By w s / June 8, 2017

Starting out with mobile development, I went ahead and implement the functionality that is very similar to the web version of the application.

Little did I know that things that are automatically handled for me in the web must be handled manually in mobile.

With react-native, we also need to pay attention to the subtle differences between iOS app and Android app which may not be immediately visible.

I wish somebody had told me about the following things before building a mobile application.

1. Detecting if application is online

When it comes to server backed application, it’s very important to detect if the mobile application has access to the internet.

The last thing you would want is for the application to try sending data to the server but failing due to no-connectivity.

When not handled properly, this can easily crash your app.

Lucky for us, react-native has a built in mechanism to detect the device’s state of the network.

Through the use of NetInfo, we can easily detect the state of network.

2. Upgrade notice

While we can easily push new javascript files (hash or with some sort of cache busting mechanism) in the web, in react-native we can’t simply push the update of new updates.

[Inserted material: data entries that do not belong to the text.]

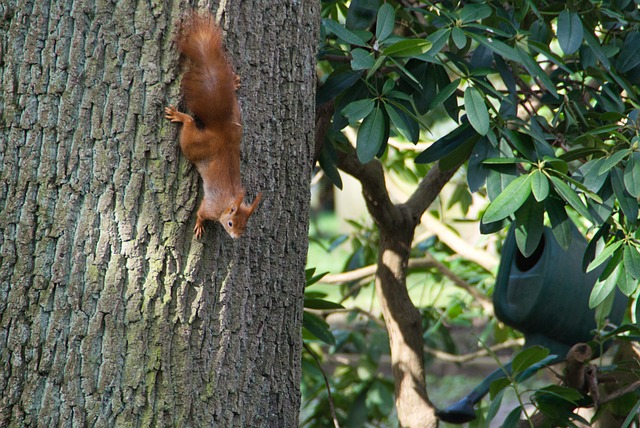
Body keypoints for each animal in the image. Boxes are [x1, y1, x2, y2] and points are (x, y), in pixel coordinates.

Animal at [165, 13, 260, 239]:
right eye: (231, 223)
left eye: (246, 225)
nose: (236, 237)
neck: (228, 203)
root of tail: (221, 130)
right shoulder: (211, 206)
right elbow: (201, 213)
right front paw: (199, 225)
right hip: (194, 145)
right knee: (190, 124)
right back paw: (180, 116)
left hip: (235, 117)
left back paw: (233, 83)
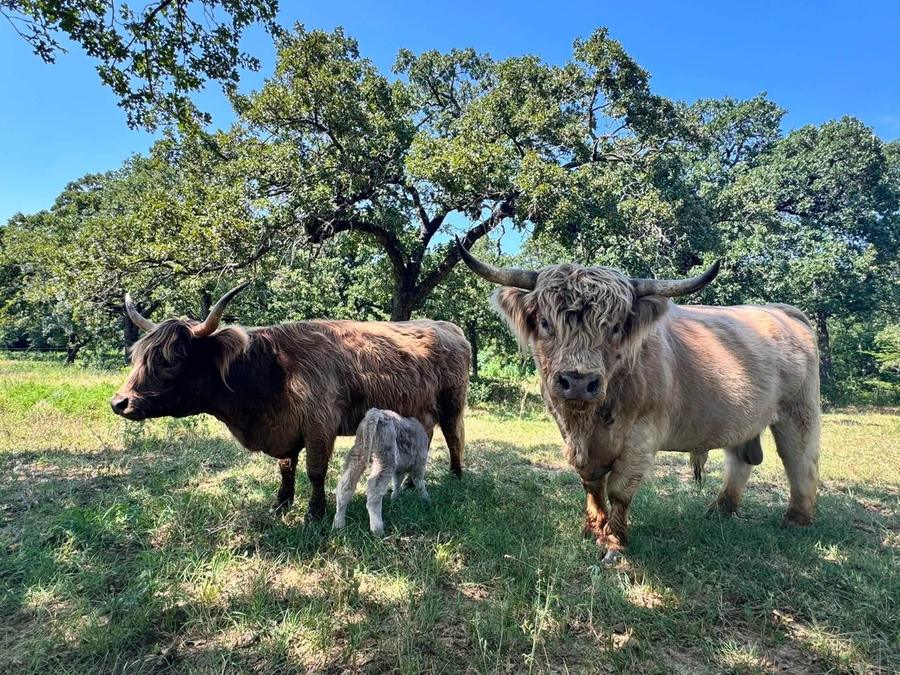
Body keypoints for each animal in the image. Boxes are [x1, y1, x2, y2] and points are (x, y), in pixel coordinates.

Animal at [110, 283, 470, 523]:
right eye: (137, 356)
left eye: (171, 359)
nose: (119, 403)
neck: (272, 370)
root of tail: (446, 326)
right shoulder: (286, 427)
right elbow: (286, 468)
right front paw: (281, 504)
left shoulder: (319, 426)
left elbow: (315, 471)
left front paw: (315, 513)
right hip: (417, 410)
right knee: (426, 437)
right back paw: (408, 483)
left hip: (451, 402)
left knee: (453, 437)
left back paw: (456, 478)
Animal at [456, 239, 820, 564]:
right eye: (546, 323)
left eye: (616, 327)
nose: (578, 381)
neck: (589, 422)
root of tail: (781, 311)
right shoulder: (568, 431)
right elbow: (591, 483)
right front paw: (592, 528)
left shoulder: (642, 436)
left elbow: (619, 489)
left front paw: (614, 544)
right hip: (742, 417)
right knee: (741, 460)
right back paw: (720, 509)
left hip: (798, 409)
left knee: (800, 458)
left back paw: (796, 520)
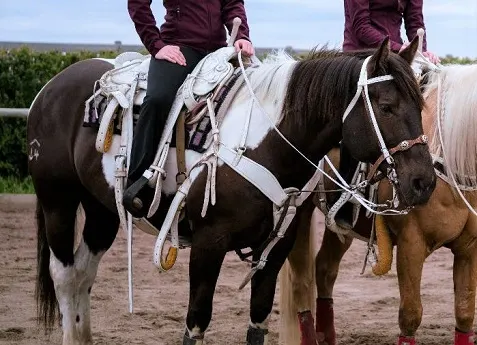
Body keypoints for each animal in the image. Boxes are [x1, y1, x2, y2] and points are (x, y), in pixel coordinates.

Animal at [27, 36, 436, 342]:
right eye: (386, 106)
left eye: (420, 103)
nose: (424, 182)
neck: (267, 141)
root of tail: (50, 87)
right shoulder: (209, 243)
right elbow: (196, 321)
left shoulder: (276, 247)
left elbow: (258, 320)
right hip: (58, 201)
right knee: (64, 275)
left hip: (101, 210)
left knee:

Especially if your app relies on different version of server API, it’s a very good idea to build an upgrade notifier in your application.

For javascript files update, you can tap into the power of CodePush.
Depending on your application behaviour however, you may want to notify user before downloading the updates to your application.

3. Navigation in Android vs iOS (drawer vs tabs)

At the time of writing, Android phone users are used to a different navigation option as opposed to iOS phone users.

In Android phone, people are very used to having a drawer that contains all the main menu for the application.

Additionally, Android users are used to having a back button at the bottom of their phone to go back a scene or even quit the application.

On the other hand, iOS users are so accustomed to using tab bars to go through different scenes in the application.

Drawers are a little out of the element for iOS users.

IOS users are also not accustomed to having back button at the bottom of their phone but a back arrow as part of the navigational bar.

4. Welcome screen

As opposed to web applications where we can use tours (such as tourbus or react-joyride), mobile application users are more accustomed to having slides as part of the welcome screens.

Mobile applications should be kept really simple so users can instinctively understand what they need to do to utilise the functionalities in the application itself.

5. Auto re-login (remember me)

In most mobile app that requires login, it is a common practice to stay logged-in after the first time login attempt.

As opposed to web application where user needs to check or uncheck the remember me button, in mobile app its almost expected to be automatic.

For server backed application, this can be easily achieved with token based authentication. For example, with OAuth by refreshing user’s access token whenever they are re-opening the app.

 

Those are 5 things that I did not think about until I was about to release my first mobile application.

How about you? Let me know in the comments, I would love to know your experiences.